• DIRECTION: In the Lindisfarne travel account, what were the three sheds used as cloakrooms outside the castle made from?

═════ PASSAGE PROVIDED ═════

While we were watching the tide sweep in across the beach, we had our first taste of the island's speciality food: crab sandwiches, packed up for us by the lovely people at the Post Office, which doubled up as a corner shop. We had crab sandwiches every day on Lindisfarne.
Like in Edinburgh, we had fantastic weather on the first day - and, in fact, on Thursday too. We popped into the ruins of Lindisfarne Priory while having a quick look around town to find somewhere for dinner. In the second photo below, you can also see Lindisfarne Castle rising from the ground, a common theme on this holiday.


We ate an early dinner at the welcoming and rustic BeanGoose restaurant, whose specials that night included fresh-caught wild Sea Trout, which I had and which was delicious. Afterwards, we decided to take advantage of the long evenings further North in the summer, and went out hiking to the North of the Island where there were two geocaches.
The walk took us through vast empty expanses of grassy sand dunes, along beautiful deserted beaches, amazing natural rock formations, disused quarries, and we even came across a stone beach hut that seemed to be in present use! Additionally, one of the caches was on the site of Greenshiel, the remains of a 9th Century village, possibly the first to fall during the Viking invasions.





We learned to watch out for pirri-pirri bur, an invasive species from Australasia, which was instantly recognisable by its spiky red seed pods. They were fascinating to behold to begin with, but they they start insisting on coming along for the ride, sticking to every bit of clothing you might brush them with!


By the time we finished the geocaching, it was after sunset, and the grass plains began feeling more desolate as we walked through them with the wind howling in ghostly voices around us. Fortunately, it wasn't a long walk back to the village and the warmth and comfort of our room.
Thursday
When we got up, Emily had realised that this morning was the best time to walk Pilgrim's Way, the 3km route taken originally by pilgrims to the Holy Island before the road was built. Knowing that the tide would start coming in later that morning, we raced out to the beach we'd watched the tide come in from on Wednesday, and Emily jogged along the windy road to the far end of Pilgrim's Way, and began to walk back. She made it back in a comfortable amount of time, and I was surprised at how many other people were coming along before and after, since I had assumed it was something maybe one person did per month.
As for me, it was a warm morning, so I sat on the Lindisfarne beach listening to my audio book while I watched people walking the final third of the way from the second refuge hut.
We had our crab sandwiches, and then caught the short shuttle bus to Lindisfarne Castle, which is on a hill at the South East corner of the island, and which gives a view of practically the whole of Lindisfarne, including the town in the South-West. The driver was very jolly, and pointed out some seals off the south coast coming in with the rising tide.



Outside the castle, being used as cloakrooms, were three sheds made from upturned herring fishing boats. Apparently these were used as inspiration for the design of the Scottish Parliament building. The castle was renovated in the first decade of the 1900s, and is managed by the National Trust, and it doesn't really feel like a castle inside - or, at least, a medieval castle - which is odd. However, one item of interest was an wall-clock style anenometer above a fireplace in the entrance hall, which apparently still works, although the wind was coming due South all the time we were there, so we had to take the Trust's word for it.

═════ RECORDED DATA ═════

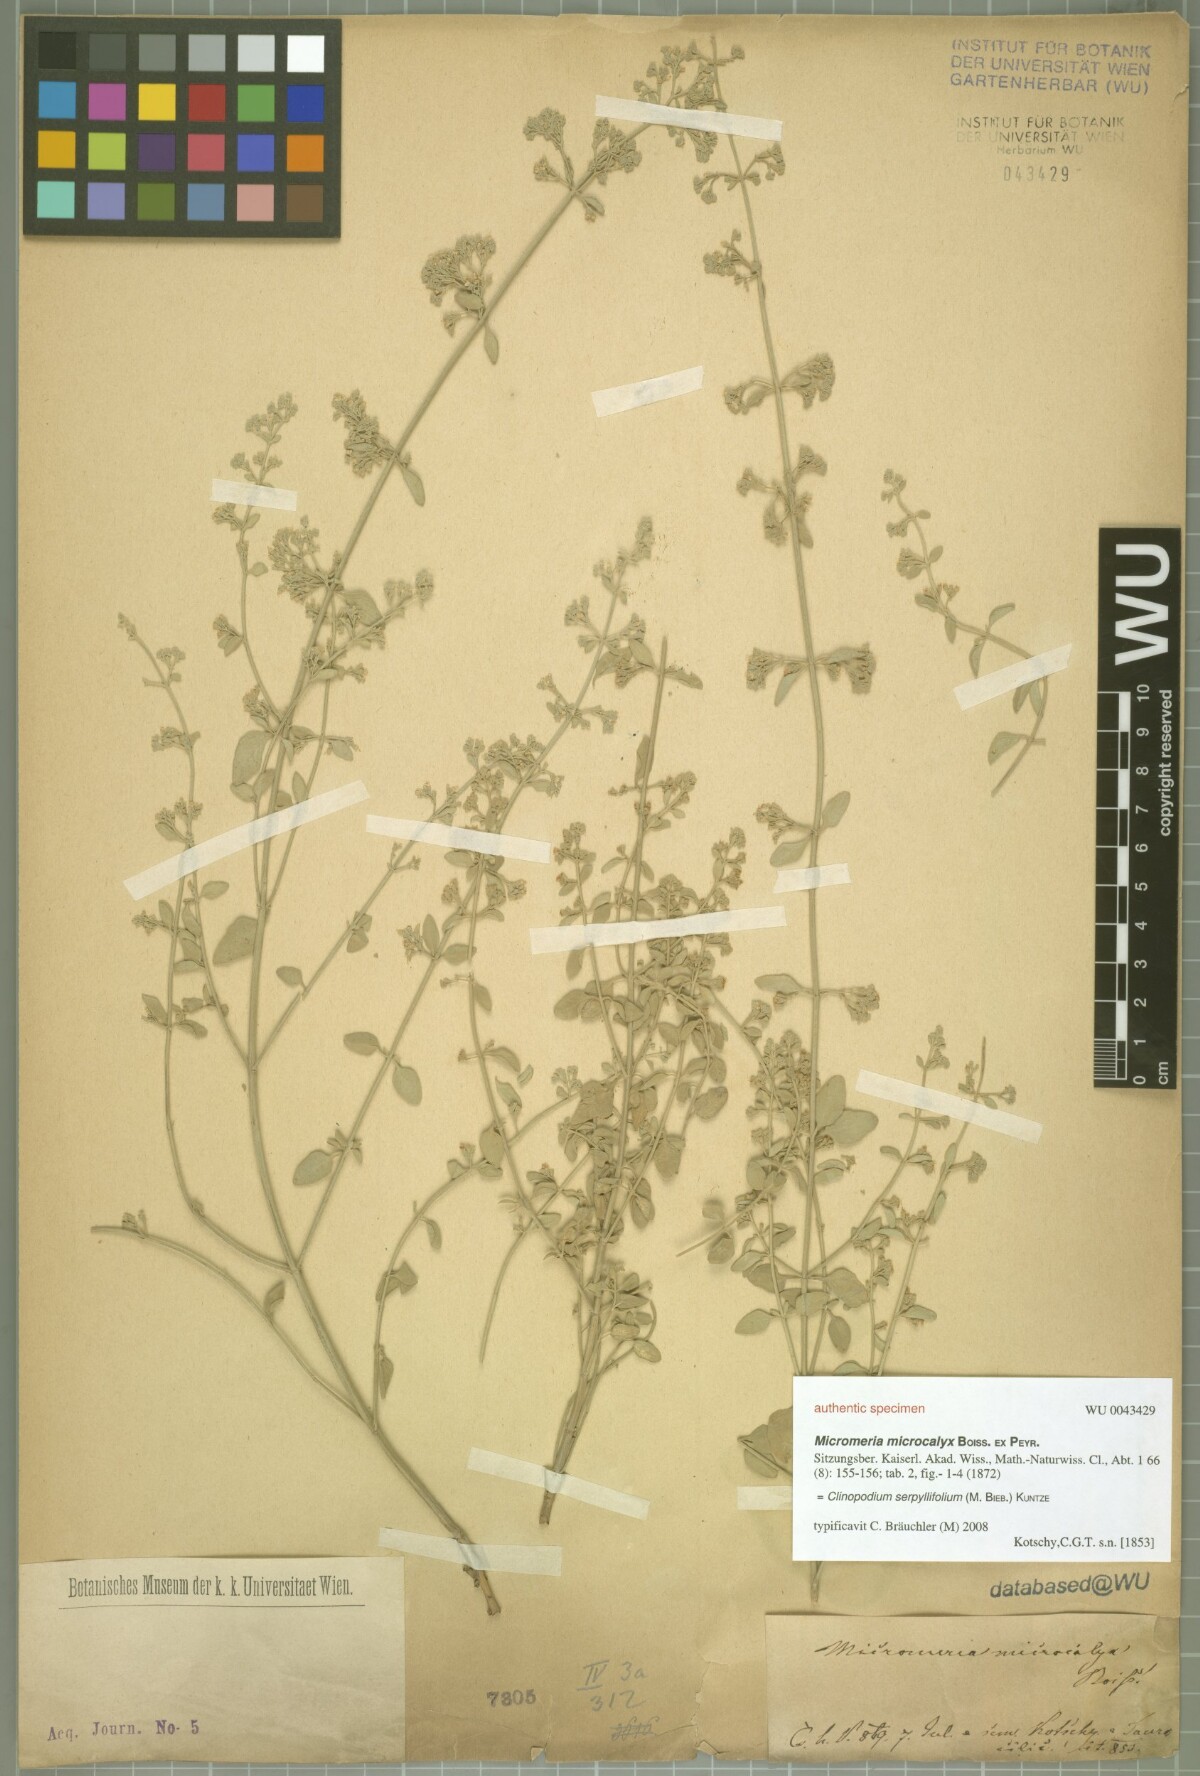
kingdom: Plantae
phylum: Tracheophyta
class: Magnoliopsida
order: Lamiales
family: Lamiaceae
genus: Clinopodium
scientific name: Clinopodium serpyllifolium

═════
═════ RECORDED DATA ═════

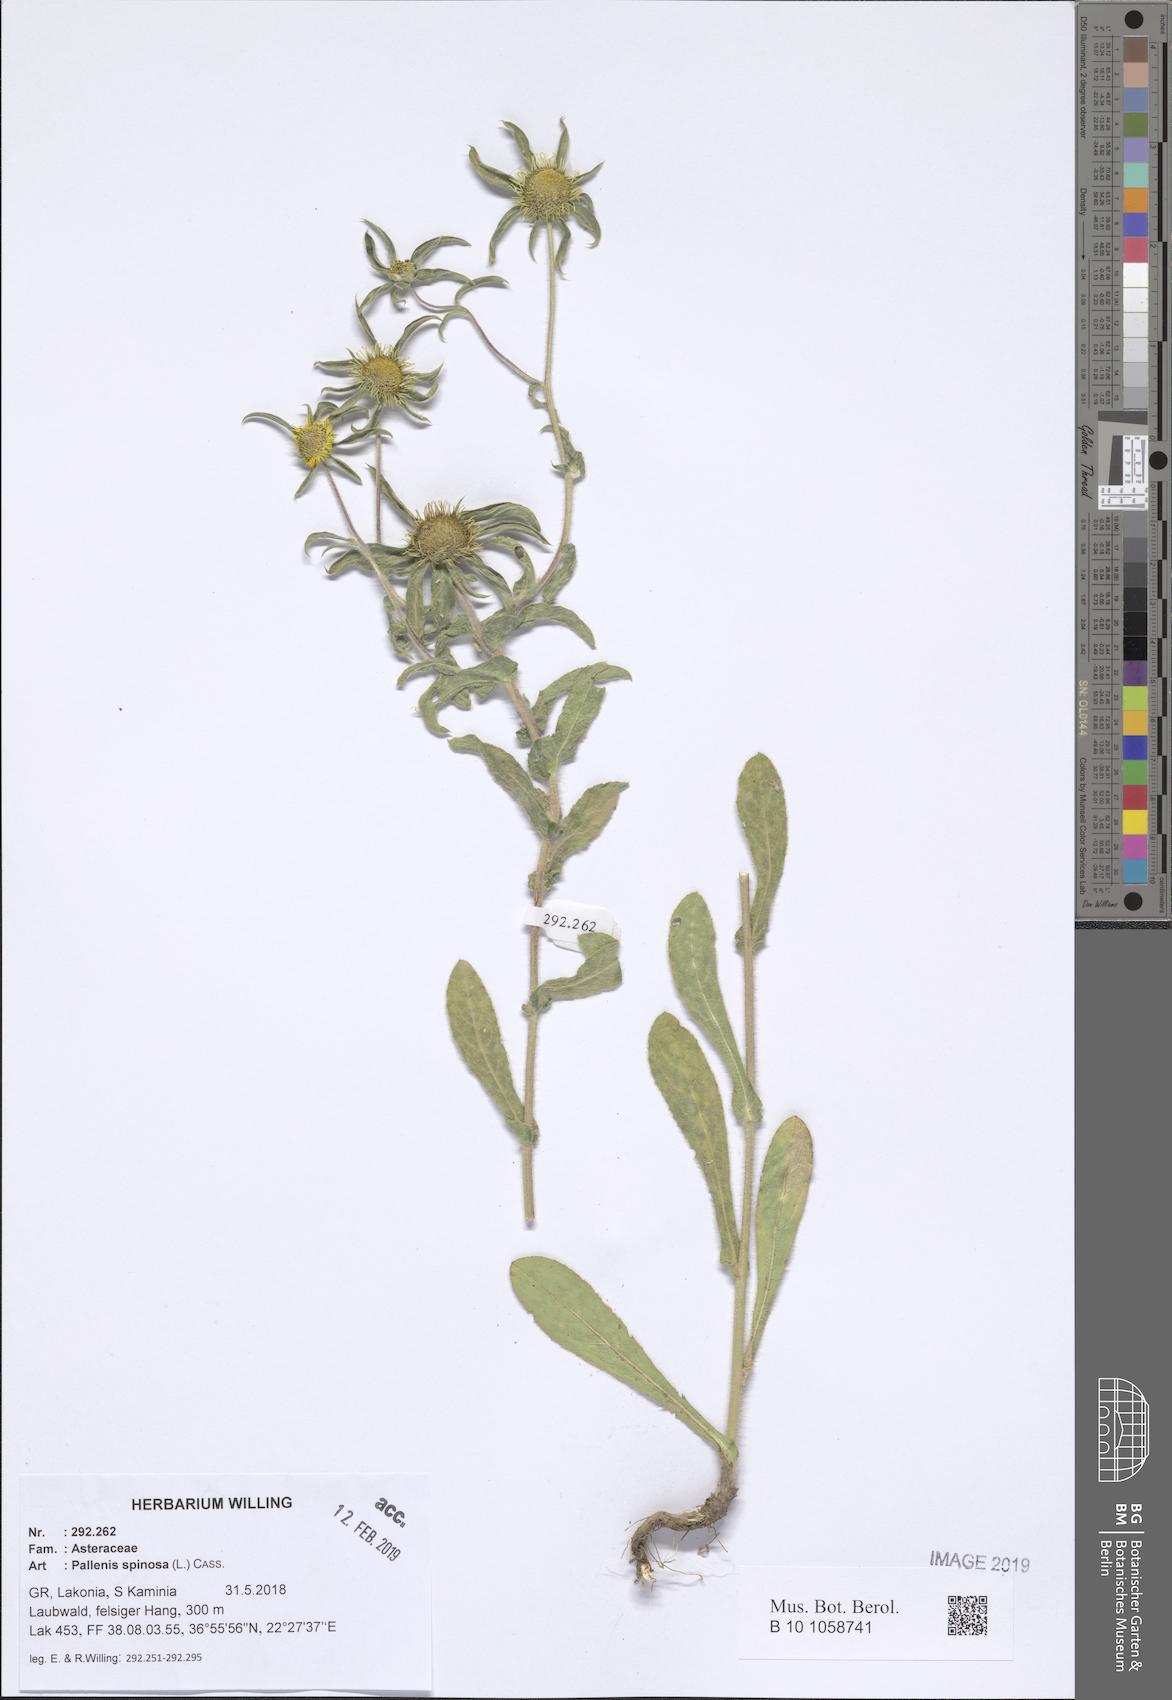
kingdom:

═════
═════ RECORDED DATA ═════

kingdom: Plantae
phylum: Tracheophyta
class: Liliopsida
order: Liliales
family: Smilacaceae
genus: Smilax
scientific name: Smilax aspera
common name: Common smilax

═════

• FINAL RESULT: Upturned herring fishing boats.